Una presencia que nunca necesitó imponerse

Neill no tenía la estridencia habitual de una estrella de Hollywood. Su talento funcionaba de otra manera: una mirada ligeramente divertida, una voz tranquila y la sensación de que sus personajes sabían algo que los demás todavía no habían descubierto.

Podía transmitir autoridad sin levantar la voz, amenaza sin exageraciones y ternura sin convertirla en sentimentalismo. Incluso cuando interpretaba a hombres distantes, violentos o emocionalmente torpes, encontraba en ellos algún pequeño resquicio de humanidad.

Nacido en Irlanda del Norte en 1947 y criado en Nueva Zelanda, comenzó su carrera trabajando para la industria cinematográfica de ese país. Su actuación en Sleeping Dogs, estrenada en 1977, ayudó a impulsar una nueva etapa del cine neozelandés. Poco después llamó la atención internacional junto a Judy Davis en My Brilliant Career.

Mucho más que el doctor Alan Grant

Para millones de personas, Sam Neill siempre será el hombre del sombrero que contempló por primera vez a un dinosaurio vivo en Jurassic Park. Su reacción ante aquella criatura digital ayudó a que el público también creyera en ella. No hacía falta un gran discurso: bastaban su rostro paralizado y una mezcla perfecta de miedo, curiosidad y asombro.

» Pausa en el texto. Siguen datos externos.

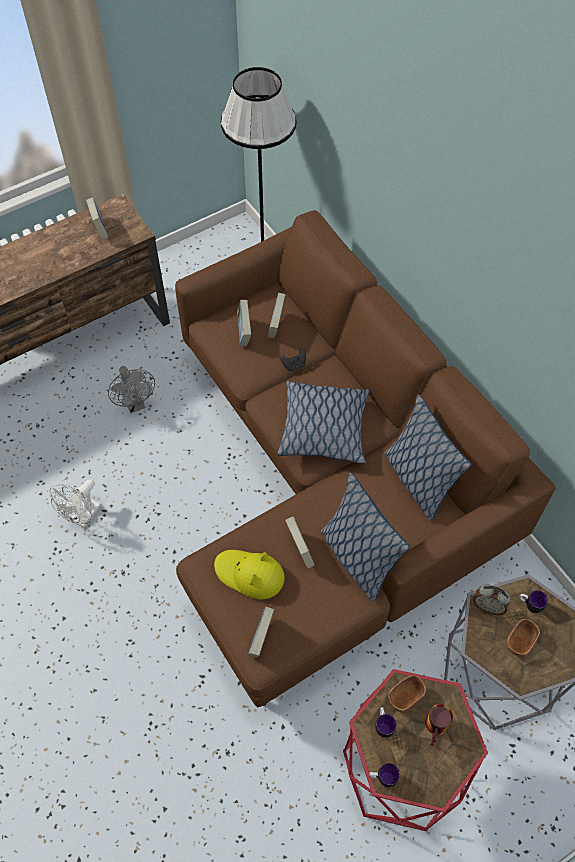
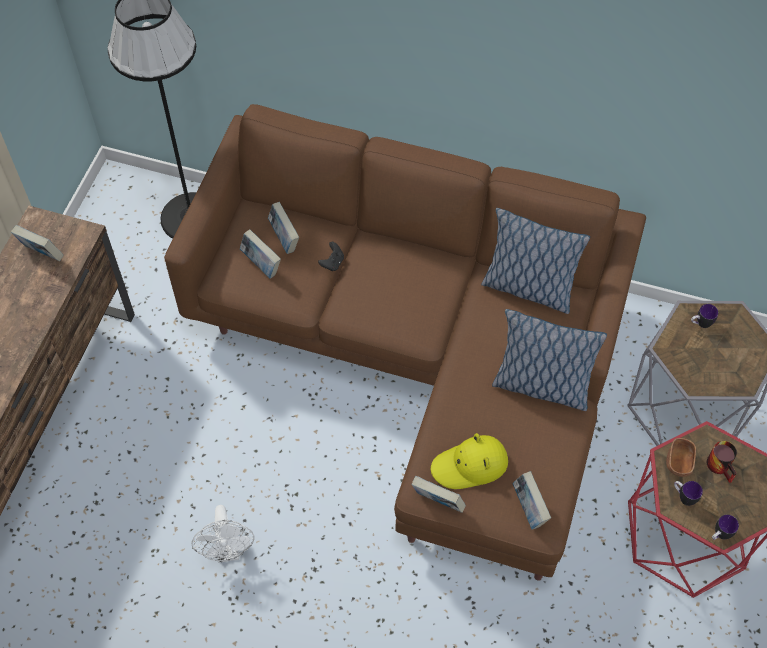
camera: 40 degrees left, 0 degrees up
grey fan [108,366,155,413] -> none
pillow [277,381,369,464] -> none
book [285,516,315,569] -> book moved to [411,476,466,513]
alarm clock [473,584,510,615] -> none
brown bowl [506,619,540,657] -> none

Pero reducir su carrera al doctor Alan Grant sería ignorar una de las filmografías más impredecibles de su generación. En Possession se dejó arrastrar por el delirio emocional de Andrzej Żuławski. En Dead Calm enfrentó una pesadilla en medio del océano. En The Piano interpretó a un marido rígido y atormentado, capaz de cometer un acto brutal sin perder por completo su dimensión trágica.

También apareció en The Hunt for Red October, In the Mouth of Madness, Event Horizon y la miniserie Merlin. Años después encontró nuevos públicos con Peaky Blinders, Hunt for the Wilderpeople, The Twelve y su regreso a la franquicia jurásica en Jurassic World: Dominion.

El hombre detrás de las películas

Lejos de los sets, Neill construyó una segunda vida en Central Otago, Nueva Zelanda, donde fundó el viñedo Two Paddocks. En redes sociales aparecía rodeado de cerdos, patos, ovejas y otros animales de su granja, muchos de ellos bautizados con nombres de celebridades.

Aquel humor seco y ligeramente absurdo también atravesó sus memorias, Did I Ever Tell You This?, publicadas después de recibir el diagnóstico de linfoma angioinmunoblástico de células T. El libro hablaba de la enfermedad, pero sobre todo de una vida dedicada al cine, la familia, los amigos y las historias que aún deseaba contar.

Un actor querido por quienes trabajaron con él

Tras conocerse su muerte, Steven Spielberg, Laura Dern, Nicole Kidman, Cillian Murphy y numerosos compañeros recordaron su generosidad, su sentido del humor y la calma que transmitía dentro y fuera de la pantalla.

Ese afecto ayuda a explicar por qué su pérdida parece mayor que la desaparición de un rostro conocido. Sam Neill pertenecía a esa rara clase de actores que no necesitaban dominar una película para dejar una marca. Podía acompañar, observar o mantenerse en silencio y, aun así, convertirse en el centro emocional de una escena.

Durante más de cinco décadas interpretó héroes, villanos, científicos, marineros, detectives y hombres derrotados. A todos les prestó la misma inteligencia discreta. Los dinosaurios lo convirtieron en una estrella; todo lo demás demostró que siempre había sido un actor extraordinario.